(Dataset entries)
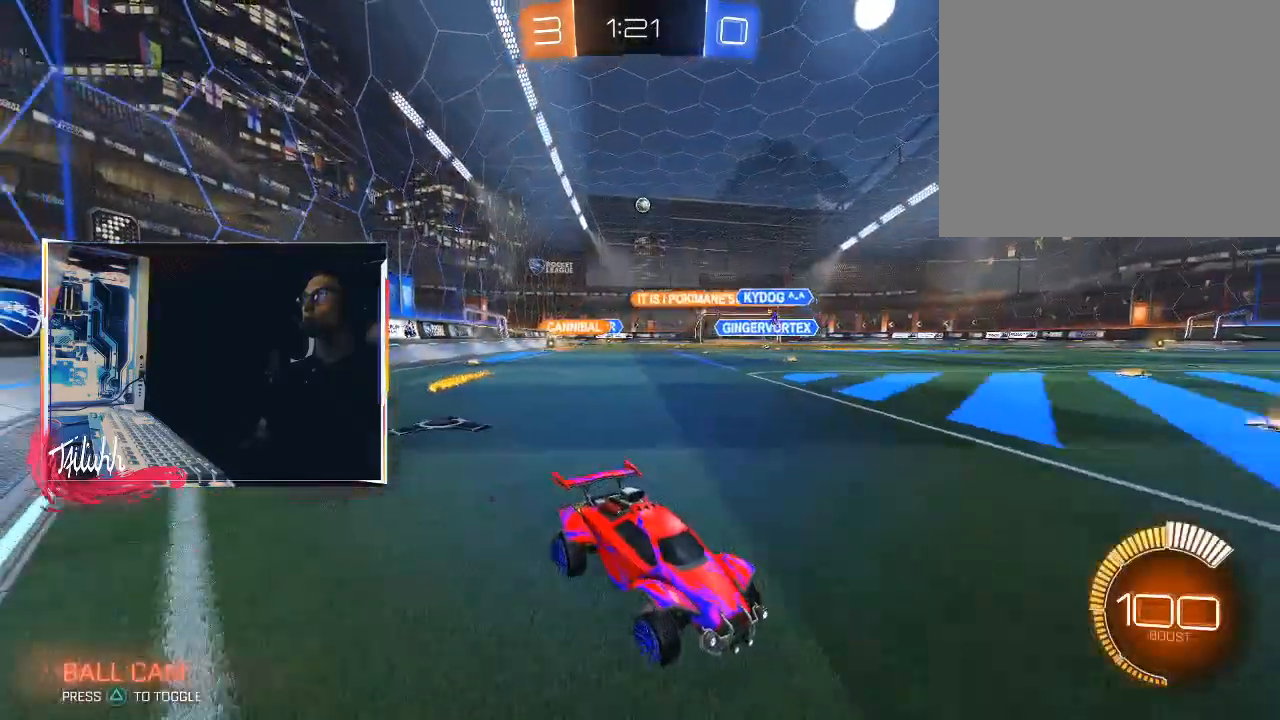
{"buttons": ["R2"], "left_stick": "up-left", "right_stick": "center", "events": [[50, "L1", "up"], [233, "left_stick", "right"], [267, "R2", "up"], [350, "left_stick", "up-left"], [383, "R2", "down"]]}
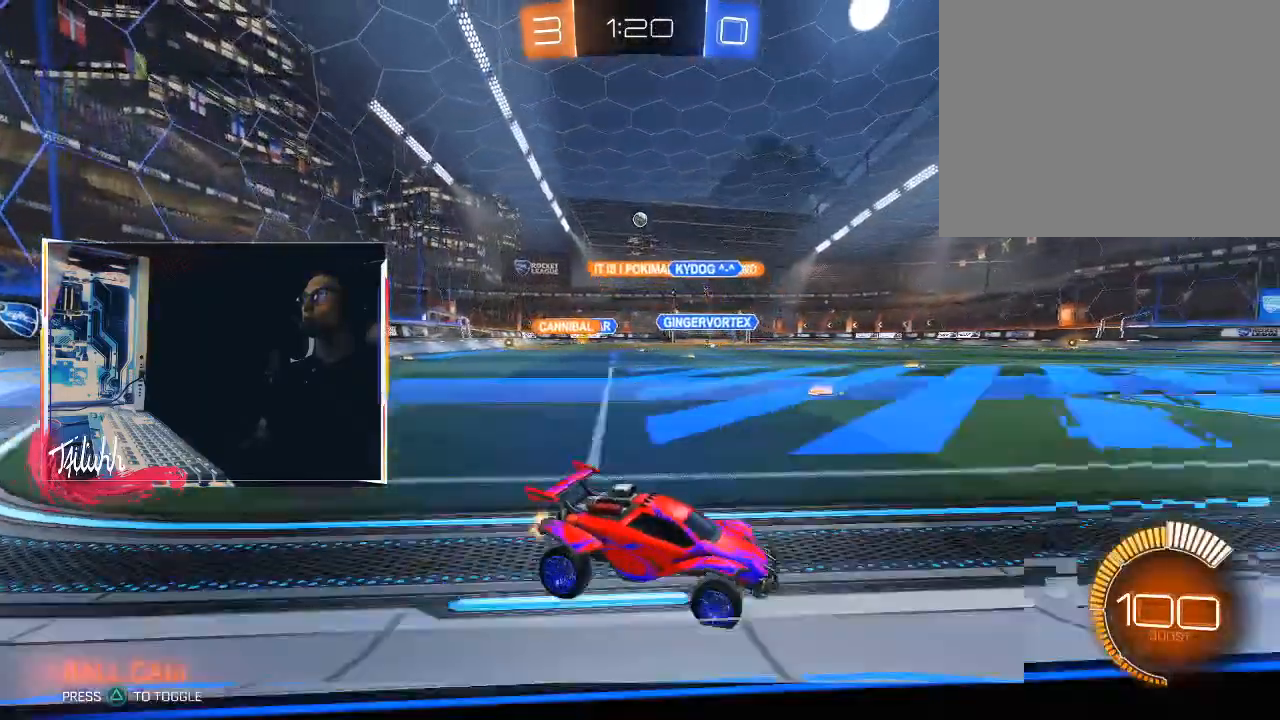
{"buttons": ["R2"], "left_stick": "right", "right_stick": "center"}
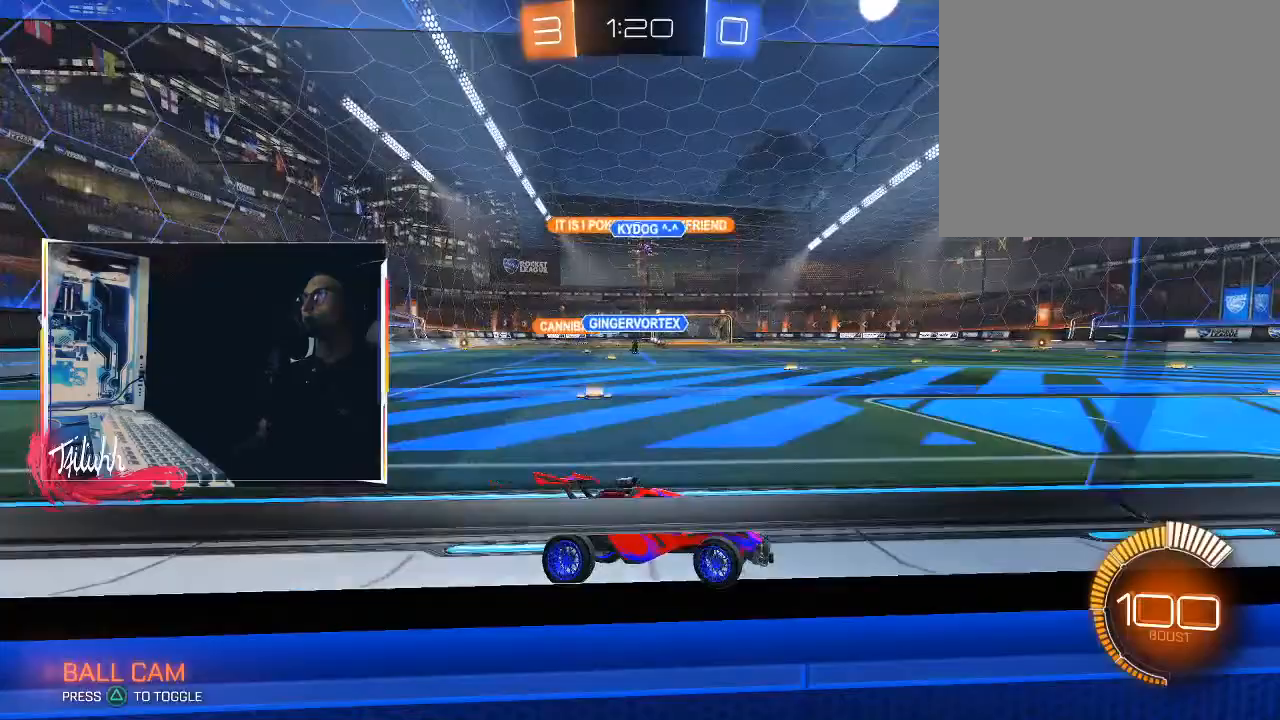
{"buttons": ["CIRCLE", "R2"], "left_stick": "right", "right_stick": "center", "events": [[250, "CIRCLE", "down"], [300, "L1", "down"], [367, "L1", "up"]]}
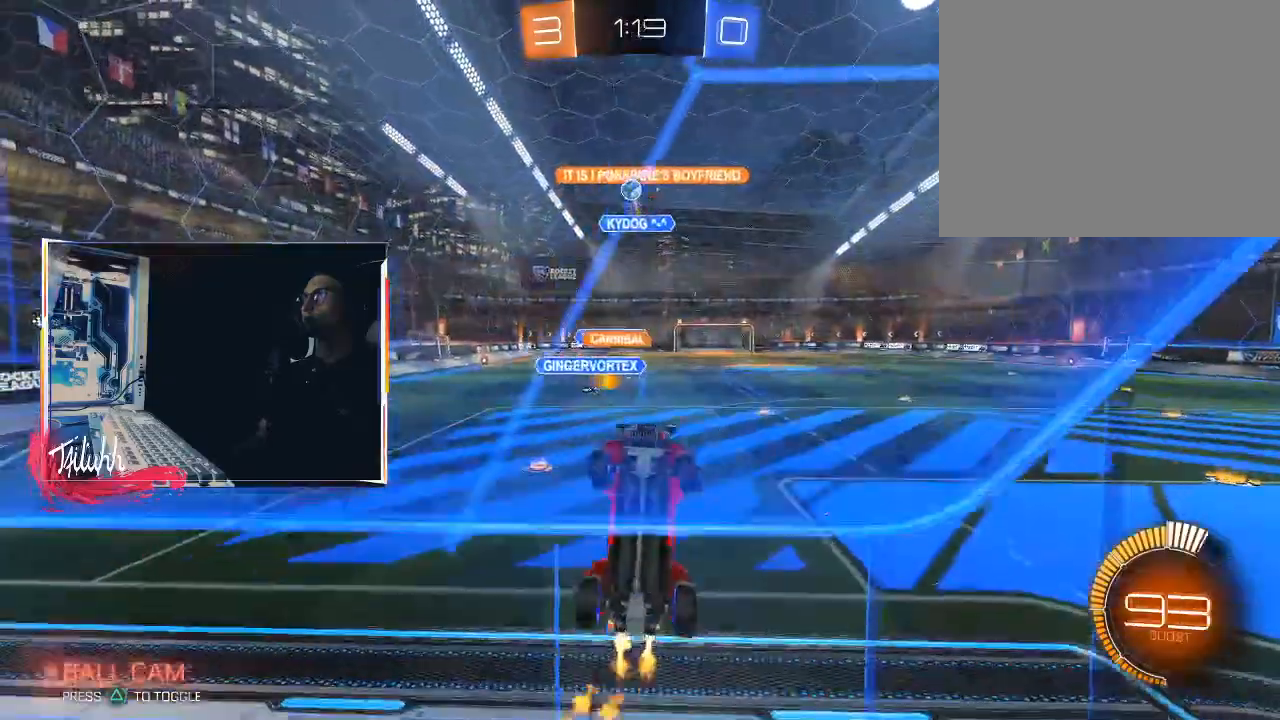
{"buttons": ["CIRCLE", "R2"], "left_stick": "center", "right_stick": "center", "events": [[217, "left_stick", "center"]]}
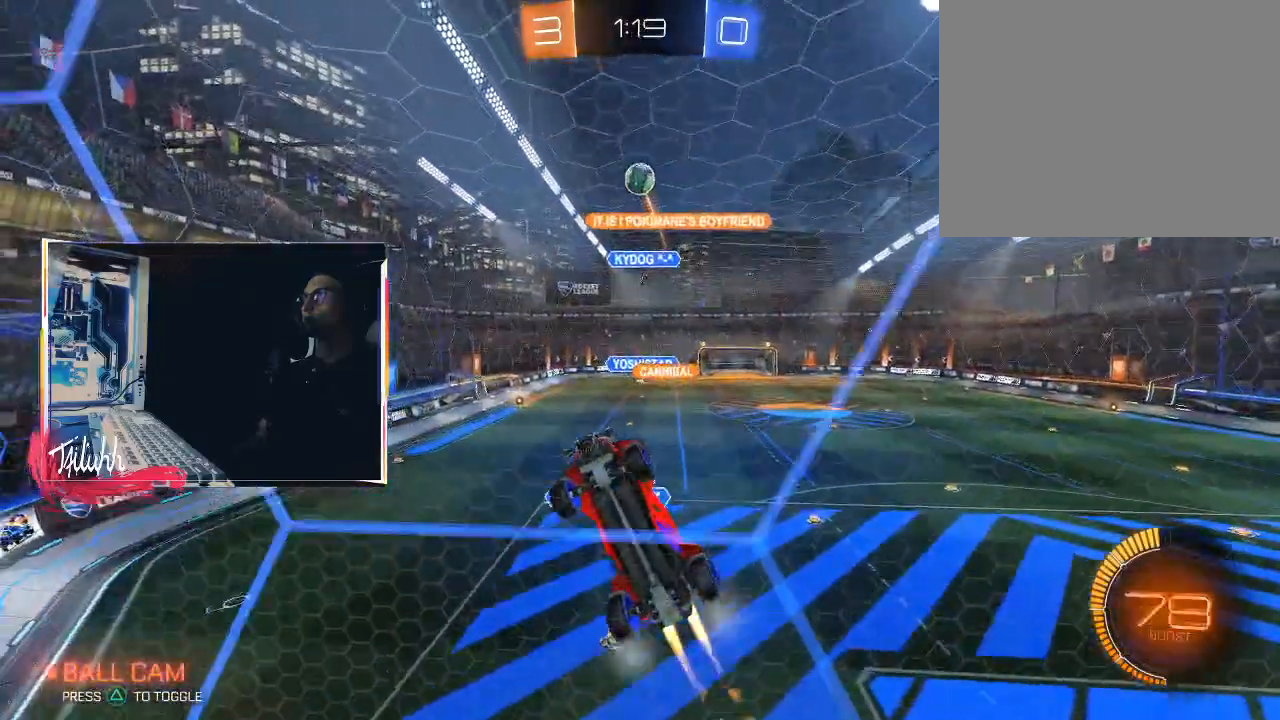
{"buttons": ["CIRCLE", "L1"], "left_stick": "down-left", "right_stick": "center", "events": [[133, "CROSS", "down"], [133, "left_stick", "down"], [150, "R2", "up"], [233, "left_stick", "down-left"], [250, "CROSS", "up"], [433, "L1", "down"]]}
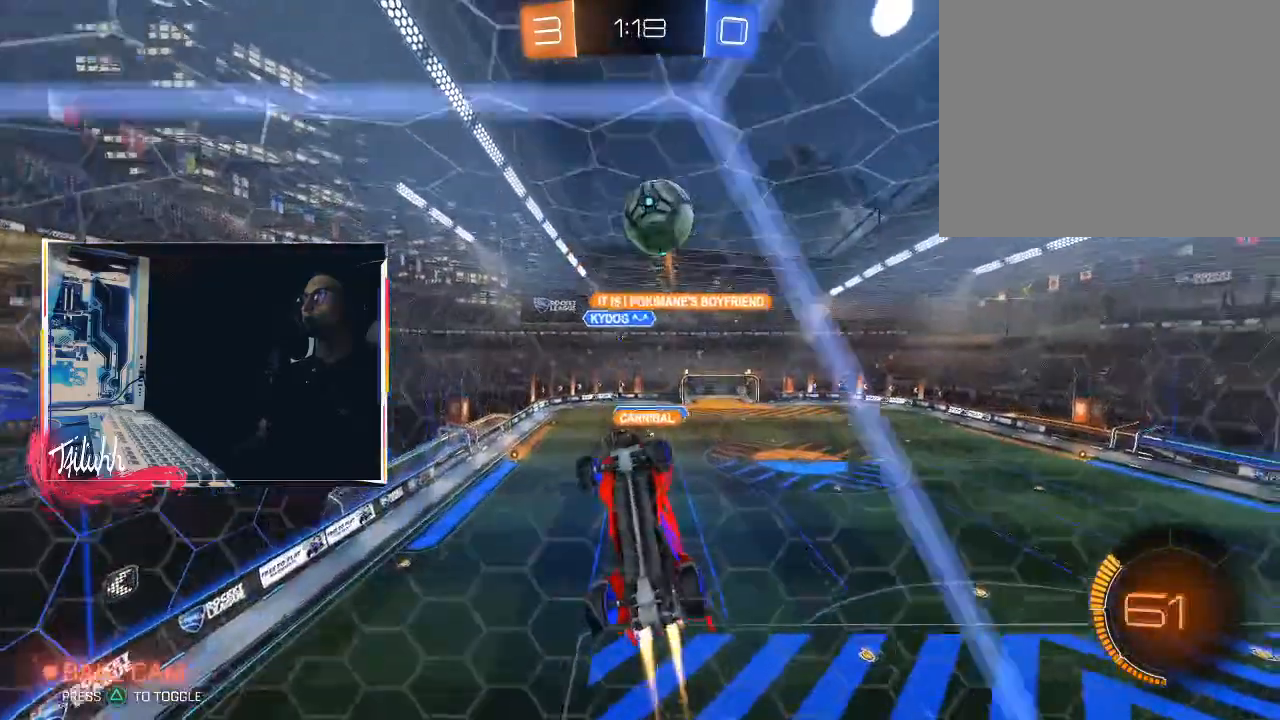
{"buttons": ["L1"], "left_stick": "right", "right_stick": "center", "events": [[67, "left_stick", "right"], [133, "CROSS", "down"], [183, "CROSS", "up"], [200, "CIRCLE", "up"], [217, "CIRCLE", "down"], [267, "CROSS", "down"], [267, "TRIANGLE", "down"], [283, "TRIANGLE", "up"], [317, "CROSS", "up"], [450, "CIRCLE", "up"]]}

**Task:**
Print the records above exactly, minus pictures.

**Response area:**
{"buttons": ["R2"], "left_stick": "up-left", "right_stick": "center", "events": [[50, "L1", "up"], [233, "left_stick", "right"], [267, "R2", "up"], [350, "left_stick", "up-left"], [383, "R2", "down"]]}
{"buttons": ["R2"], "left_stick": "right", "right_stick": "center"}
{"buttons": ["CIRCLE", "R2"], "left_stick": "right", "right_stick": "center", "events": [[250, "CIRCLE", "down"], [300, "L1", "down"], [367, "L1", "up"]]}
{"buttons": ["CIRCLE", "R2"], "left_stick": "center", "right_stick": "center", "events": [[217, "left_stick", "center"]]}
{"buttons": ["CIRCLE", "L1"], "left_stick": "down-left", "right_stick": "center", "events": [[133, "CROSS", "down"], [133, "left_stick", "down"], [150, "R2", "up"], [233, "left_stick", "down-left"], [250, "CROSS", "up"], [433, "L1", "down"]]}
{"buttons": ["L1"], "left_stick": "right", "right_stick": "center", "events": [[67, "left_stick", "right"], [133, "CROSS", "down"], [183, "CROSS", "up"], [200, "CIRCLE", "up"], [217, "CIRCLE", "down"], [267, "CROSS", "down"], [267, "TRIANGLE", "down"], [283, "TRIANGLE", "up"], [317, "CROSS", "up"], [450, "CIRCLE", "up"]]}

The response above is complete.